Dory Rand


Last month fair lending advocates cheered when the Office of the Comptroller of the Currency and Federal Deposit Insurance Corporation proposed new guidance that would require banks under their supervision that offer bank payday or deposit advance products to comply with traditional safe and sound lending practices such as lending only after conducting proper underwriting and considering the borrower's ability to repay the loan.

The proposed rules are the culmination of hard work of advocates across the country at the local, state, and federal level. They could prevent millions of consumers from entering a debt trap, saving them thousands of dollars each year. But they also demonstrate a larger point: federal regulators can do great things when given effective leadership.

We haven’t seen strong rules like these from prudential banking regulators in a long time. It’s not a coincidence that it comes at a time when these agencies have strong leaders at the helm. Woodstock staff met with three different regulatory agencies while in Washington in March, and I can say that the level of understanding and engagement is higher than we have seen in many years.
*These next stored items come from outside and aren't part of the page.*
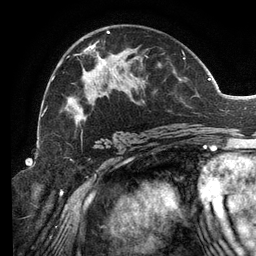
Breast MRI (dynamic contrast-enhanced), one axial slice; position 73 of 134 along the scan axis; cropped to one breast; dynamic contrast-enhanced series, time point 2 of 6 at this slice position (early post-contrast); 3 T; TE 2.7 ms, TR 6.5 ms; 1.2 mm slice thickness; 256 × 256 image matrix, field of view 200 × 200 mm. Female patient.
Outlined on this slice (semi-automatically segmented with operator editing):
- enhancing-tissue mask used for the functional tumour volume (all voxels passing the contrast-enhancement thresholds inside the analysis volume; usually the tumour): bounding box [x1, y1, x2, y2] px = [46, 31, 194, 140]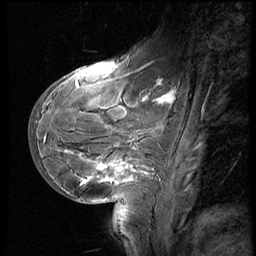
Breast MRI (dynamic contrast-enhanced), one sagittal slice; position 21 of 60 along the scan axis; 3 images stored at this slice position (order not interpretable as contrast timing); 1.5 T; TE 4.2 ms, TR 8.9 ms; 2.5 mm slice thickness; 256 × 256 image matrix, field of view 200 × 200 mm. Female patient, age 29 years. Case-level facts recorded for this patient, not image findings: setting: breast cancer imaged before/during neoadjuvant chemotherapy.
Structures marked on this image (semi-automatically segmented with operator editing):
- analysis volume of interest (the breast-tissue region the enhancement analysis was run in; not a lesion): bounding box <30,57,185,200> (left, top, right, bottom; pixels)
- tumour enhancement mask (voxels above the 140 % enhancement threshold inside the analysis volume of interest): <78,87,172,186>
We’ve enjoyed an effective Consumer Financial Protection Bureau—with Elizabeth Warren, Raj Date, and Rich Cordray at the helm—for not even two years now. Millions of dollars have been returned to victims of unfair lending practices, and many prevented from becoming victims. Without a confirmed director, however, the CFPB has limited authority to rein in some of the worst actors in the financial industry—such as payday lenders, auto title lenders, and others.

We’ve also seen the damage ineffective leadership can do at a federal agency. Current Federal Housing Finance Agency (FHFA) acting director Ed DeMarco has refused to include principal reduction as a strategy for mitigating foreclosures on mortgages serviced by Fannie Mae and Freddie Mac, depriving thousands of the relief they desperately need to save their homes and avoid financial ruin.

Fortunately the President has nominated North Carolina congressman Mel Watt to replace DeMarco as director of the FHFA. Watt is an extremely qualified candidate whose nomination was welcome news for fair housing advocates.

It is imperative that the U.S. Senate—including Illinois Sen. Mark Kirk—confirm Richard Cordray to continue leading the CFPB and Mel Watt to lead the FHFA. Continuing strong leadership at the CFPB, and introducing it to the FHFA, will go a long way toward fairness and recovery.